À l’intérieur des murs pleins de courants d’air du fort Prince of Wales, Norton entreprit de vivre la grande vie. Ses appartements étaient « non seulement commodes, mais élégants » ; il importa des livres, des peintures et un orgue d’Angleterre, et avait même un perroquet. Comme son père avant lui, Norton aimait d’une façon particulière la compagnie des Indiens qu’il admettait régulièrement dans ses quartiers. Rigide en matière de discipline, cependant, il s’attira l’inimitié de quelques-uns de ses hommes, et notamment de Hearne, en refusant de leur permettre quelque relation que ce fût avec les Indiennes [V. George Atkinson]. Bien que Norton ait eu une famille indienne, rien ne paraît autoriser l’affirmation de Hearne qu’il menait une vie de débauche, entretenant cinq ou six des plus belles filles indigènes pour ses plaisirs et empoisonnant sans hésiter tout homme qui lui refusait sa femme ou sa fille. La seule descendance connue de Norton est une fille nommée Mary (Polly), née au début des années 1760 d’une Indienne crise. Aimant follement sa fille, Norton gâta à ce point l’enfant qu’elle devint tout à fait inapte à supporter les misères de la vie indienne ; bien qu’elle fût pourvue par son père d’une généreuse rente annuelle, Mary périt durant l’hiver difficile de 1782, après que Hearne eut remis le fort Prince of Wales aux Français sous les ordres du comte de Lapérouse [Galaup]. À l’instar d’autres agents principaux de cette époque, Norton entretenait aussi une femme anglaise, Sarah, qu’il épousa probablement en 1753. Il lui versa régulièrement des sommes généreuses et la nomma son exécutrice testamentaire.
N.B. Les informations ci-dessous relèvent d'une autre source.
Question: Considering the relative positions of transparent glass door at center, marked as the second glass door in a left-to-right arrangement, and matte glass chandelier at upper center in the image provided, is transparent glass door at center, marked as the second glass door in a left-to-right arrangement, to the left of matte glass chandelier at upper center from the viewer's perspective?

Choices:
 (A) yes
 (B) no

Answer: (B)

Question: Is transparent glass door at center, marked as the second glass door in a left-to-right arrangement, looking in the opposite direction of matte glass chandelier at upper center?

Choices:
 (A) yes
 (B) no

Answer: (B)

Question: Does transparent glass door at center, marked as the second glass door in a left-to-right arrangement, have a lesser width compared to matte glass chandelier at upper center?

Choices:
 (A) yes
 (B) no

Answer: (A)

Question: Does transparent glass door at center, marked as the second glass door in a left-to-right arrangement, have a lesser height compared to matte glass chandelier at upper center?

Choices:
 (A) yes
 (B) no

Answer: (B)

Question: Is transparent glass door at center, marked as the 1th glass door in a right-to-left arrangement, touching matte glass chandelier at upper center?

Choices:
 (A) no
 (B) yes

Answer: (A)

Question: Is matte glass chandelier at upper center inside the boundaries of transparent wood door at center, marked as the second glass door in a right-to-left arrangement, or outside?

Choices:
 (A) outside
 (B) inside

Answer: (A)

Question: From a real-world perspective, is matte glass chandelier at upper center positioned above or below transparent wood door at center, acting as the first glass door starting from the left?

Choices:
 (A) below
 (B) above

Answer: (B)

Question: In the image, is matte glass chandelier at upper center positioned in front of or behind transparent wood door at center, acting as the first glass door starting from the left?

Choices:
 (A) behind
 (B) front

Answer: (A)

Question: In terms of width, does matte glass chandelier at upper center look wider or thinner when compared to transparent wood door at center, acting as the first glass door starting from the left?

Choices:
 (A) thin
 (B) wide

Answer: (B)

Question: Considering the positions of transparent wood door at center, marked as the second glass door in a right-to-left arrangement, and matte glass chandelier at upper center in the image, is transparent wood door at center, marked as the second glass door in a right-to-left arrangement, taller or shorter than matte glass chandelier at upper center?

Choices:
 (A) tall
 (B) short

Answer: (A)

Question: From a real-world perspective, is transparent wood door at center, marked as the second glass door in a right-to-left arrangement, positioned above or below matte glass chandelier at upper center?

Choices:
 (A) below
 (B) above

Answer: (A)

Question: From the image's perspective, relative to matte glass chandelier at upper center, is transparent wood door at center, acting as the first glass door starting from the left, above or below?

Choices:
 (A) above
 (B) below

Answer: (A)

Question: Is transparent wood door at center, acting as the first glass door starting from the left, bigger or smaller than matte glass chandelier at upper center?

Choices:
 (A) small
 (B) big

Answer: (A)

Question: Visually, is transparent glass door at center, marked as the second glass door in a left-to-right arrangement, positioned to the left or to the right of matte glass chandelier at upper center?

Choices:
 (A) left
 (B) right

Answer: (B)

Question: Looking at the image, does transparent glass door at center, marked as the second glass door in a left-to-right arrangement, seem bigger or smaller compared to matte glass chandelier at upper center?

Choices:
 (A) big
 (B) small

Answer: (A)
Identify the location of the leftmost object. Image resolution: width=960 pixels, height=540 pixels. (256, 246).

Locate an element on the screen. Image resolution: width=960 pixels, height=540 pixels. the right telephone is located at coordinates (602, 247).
Norton mourut en décembre 1773 d’un désordre chronique des intestins. Les 21 coups de canon qui saluèrent ses funérailles auraient plu à Norton, car il voulait qu’on se souvînt de lui à sa mort. À ses amis et à ses hommes, il fit des legs pour des bagues-souvenirs et des vêtements de deuil et laissa « dix gallons de brandy anglais à diviser également entre toutes les mains ».

Sylvia Van Kirk

HBC Arch., A.1/39, 43 ; A.5/1 ; A.6/15 ; A.11/14 ; A.16/10 ; A.44/1.— PRO, Prob. 11/713, f.314 ; 11/1 002, f.374.— HBRS, XI (Rich et Johnson) ; XXV (Davies et Johnson).— Hearne, Journey from Prince of Wales’s Fort (Glover).— Rich, History of HBC, II.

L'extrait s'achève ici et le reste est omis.